Seems this was premature. Tested around 2:30am. Looking at the logs again in the light of day it seems it was already awake and in the falling asleep but not asleep state.
Screenshot_20230530-085148.png

Testing again now and it did not wake when it was in its asleep state.
When I opened the Tesla app about 20 minutes ago, the display changed from “last seen 11 hours ago” to “last seen 4 hours ago” and then to “parked”. Tends to suggest something happened at about 4am?
And at 1:30am and at 2am and at 2:40am and at 3:40am and at @Vostok will not be happy, and neither am I, think of the combined energy wastage of all these wakeups to 'workaround' the issue at 110W to 140W for each of these online, falling asleep states. @Vostok will probably even run the maths!
While the app is still not working in my case they're obviously doing something.

Since 2am this morning TeslaFi shows my car having been woken up 6 times at irregular intervals...
Thanks for the independent confirmation it is not just me. Saves me having to check my side for miss behaviour.
 
It's essentially correct. To wake the car when it's in sleep mode, they use a ping feature of the cellular network operator based on SMS notifications.

(Extracted page text data)
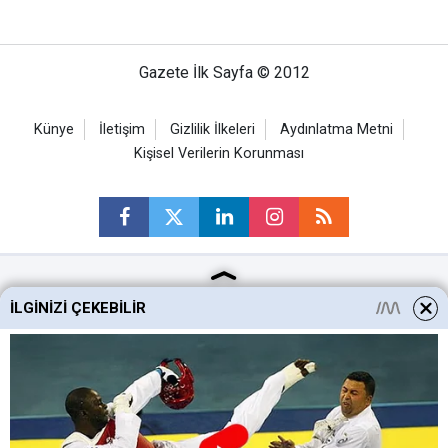
Gazete İlk Sayfa © 2012
Künye
İletişim
Gizlilik İlkeleri
Aydınlatma Metni
Kişisel Verilerin Korunması
Ankara Haberleri
İLGINIZI ÇEKEBILIR
Keçiören Haberleri
Altındağ Haberleri
Sincan Haberleri
Mamak Haberleri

(WHAT YOU WILL DO):
#1 Which clock times of day does the Tesla wake-up thread mention? List each one once.
#2 Supply the next post in the Tesla wake-up thread, following on from its final one.
These lines have no connection to the Tesla wake-up thread.

(OUTPUTS FOR THE TASKS):
#1 2:30am, 4am, 1:30am, 2am, 2:40am, 3:40am

#2
etc

My apologies, looking at the related stuff - that is the most random method for wake that i've ever heard of - the battery drain to have an idle data connection would be almost nothing - like - 5 minutes of headlight usage per day.

I guess the good thing about sms is that it will keep trying to get though for the configured time - and will eventually give a receive/fail message to the senders api - i just assumed it fell back to a low-rate data service like (for example) a pacemaker data upload box - that send data home each night.

Problem with true SMS is that it's easy to break by sending the wrong charset (theres a specific one - 7 bits, close to ascii but some of the fancy characters are in different places) - and can be a real bugger to chase down.

Ok - so how do i get the phone number of my car?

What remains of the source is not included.